- **Instructions to follow**: Reproduce, word for word, every line starting at the line that contains "reset_sync <= rst;" and ending with the final line of the entries.

[Design files in plain text]
>>
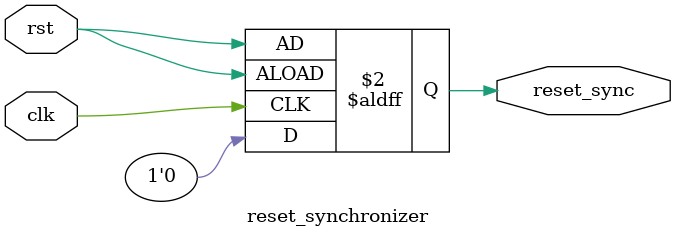
<source format=v>
`timescale 1ns / 1ps
module reset_synchronizer(
	input wire			clk,
	input wire			rst,
   output reg			reset_sync
    );
 
	always@(posedge clk or posedge rst)
		begin
			if(rst)
				begin
					reset_sync <= rst;
				end
			else
				begin
					reset_sync <= 1'b0;
				end
		end
		
endmodule

</source>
<<
- **Result for this exercise**:
					reset_sync <= rst;
				end
			else
				begin
					reset_sync <= 1'b0;
				end
		end
		
endmodule

</source>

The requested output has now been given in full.